Menton : A la Biennale d’art contemporain sacré, une statue « anti-IVG » passe très mal

L’œuvre d’une artiste néerlandaise représente la Vierge Marie penchée sur des bébés morts

  • La première édition de la Biennale d’art contemporain sacré se déroule à Menton jusqu’à la fin du mois d’octobre.
  • L’œuvre d’une artiste néerlandaise représente la Vierge Marie penchée sur des bébés morts.
  • Une sculpture clairement anti-IVG pour plusieurs associations qui réclament qu’elle soit déplacée dans un endroit fermé.

La première édition de la Biennale d’art contemporain sacré (BACS) de Menton ( Alpes-Maritimes) a bénéficié d’une exposition inattendue. Depuis quelques jours, ce rendez-vous organisé dans le Grand Hôtel des Ambassadeurs fait beaucoup parler… à cause d’une sculpture exposée sur le parvis de l’établissement.

Ce bronze de l’artiste néerlandaise Daphnée Du Barry, et baptisé Notre-Dame des innocents, représente la Vierge Marie penchée sur les corps de bébés morts. Une œuvre clairement anti-IVG pour le Planning familial des Alpes-Maritimes.

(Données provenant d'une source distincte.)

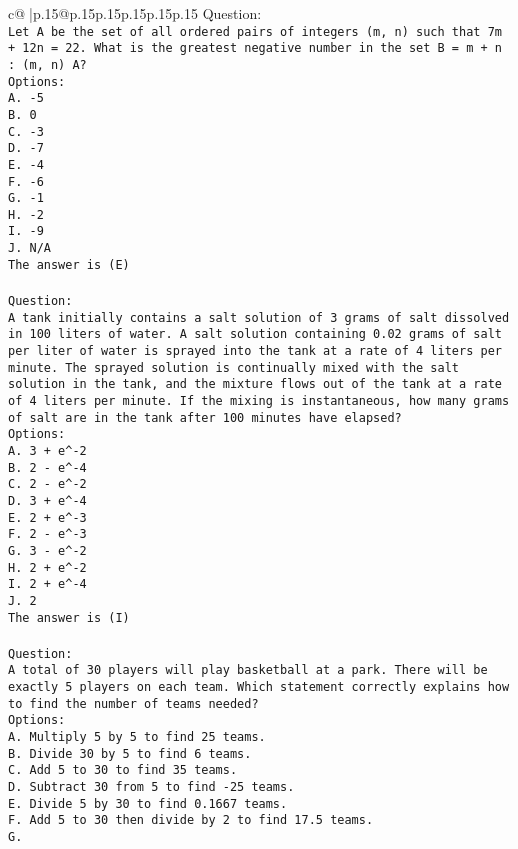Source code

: \documentclass{article}
\begin{document}
{\begin{supertabular}{c@{$\;$}|p{.15\linewidth}@{}p{.15\linewidth}p{.15\linewidth}p{.15\linewidth}p{.15\linewidth}p{.15\linewidth}}
{{{Question:\\ \tt Let A be the set of all ordered pairs of integers (m, n) such that 7m + 12n = 22. What is the greatest negative number in the set B = {m + n : (m, n) \in A}?\\ \tt Options:\\ \tt A. -5\\ \tt B. 0\\ \tt C. -3\\ \tt D. -7\\ \tt E. -4\\ \tt F. -6\\ \tt G. -1\\ \tt H. -2\\ \tt I. -9\\ \tt J. N/A\\ \tt The answer is (E)\\ \tt \\ \tt Question:\\ \tt A tank initially contains a salt solution of 3 grams of salt dissolved in 100 liters of water. A salt solution containing 0.02 grams of salt per liter of water is sprayed into the tank at a rate of 4 liters per minute. The sprayed solution is continually mixed with the salt solution in the tank, and the mixture flows out of the tank at a rate of 4 liters per minute. If the mixing is instantaneous, how many grams of salt are in the tank after 100 minutes have elapsed?\\ \tt Options:\\ \tt A. 3 + e^-2\\ \tt B. 2 - e^-4\\ \tt C. 2 - e^-2\\ \tt D. 3 + e^-4\\ \tt E. 2 + e^-3\\ \tt F. 2 - e^-3\\ \tt G. 3 - e^-2\\ \tt H. 2 + e^-2\\ \tt I. 2 + e^-4\\ \tt J. 2\\ \tt The answer is (I)\\ \tt \\ \tt Question:\\ \tt A total of 30 players will play basketball at a park. There will be exactly 5 players on each team. Which statement correctly explains how to find the number of teams needed?\\ \tt Options:\\ \tt A. Multiply 5 by 5 to find 25 teams.\\ \tt B. Divide 30 by 5 to find 6 teams.\\ \tt C. Add 5 to 30 to find 35 teams.\\ \tt D. Subtract 30 from 5 to find -25 teams.\\ \tt E. Divide 5 by 30 to find 0.1667 teams.\\ \tt F. Add 5 to 30 then divide by 2 to find 17.5 teams.\\ \tt G. }}}
\end{supertabular}}
\end{document}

Le maire de Menton sollicité

L’association, qui organisait une manifestation lundi soir, a même interpellé le maire (LR) de Menton. Dans un courrier cosigné avec plusieurs autres fédérations et adressé à Jean-Claude Guibal, le collectif réclame que « cette statue qui, certes se situe dans un domaine privé mais est visible de l’espace public, soit déplacée dans un espace uniquement privé puisqu’elle diffuse un point de vue interdit par la loi ».

« Toutes les pensées peuvent s’exprimer à travers l’art, bien sûr, mais là, le problème est que cette statue est placée à la vue de toutes les passantes et qu’elle demande aux femmes qui ont avorté de s’en repentir. Avorter est un droit​. Est-ce bien nécessaire de juger, de culpabiliser ou de moraliser », s’agace Claire Moracchini, la coordinatrice du Planning familial 06.

Son courrier n’a pas reçu de réponse, et la mairie, interrogée par 20 Minutes se borne à dire qu’« il s’agit d’une affaire de droit privé dans laquelle les pouvoirs du maire ne peuvent s’exercer. » En attendant, Liana Marabini, l’organisatrice de l’événement voit dans cette demande « de cacher les œuvres d’art » une action « réactionnaire et honteuse, digne des pires dictateurs nazi-communistes ». Pas de quoi, sans doute, rétablir un dialogue.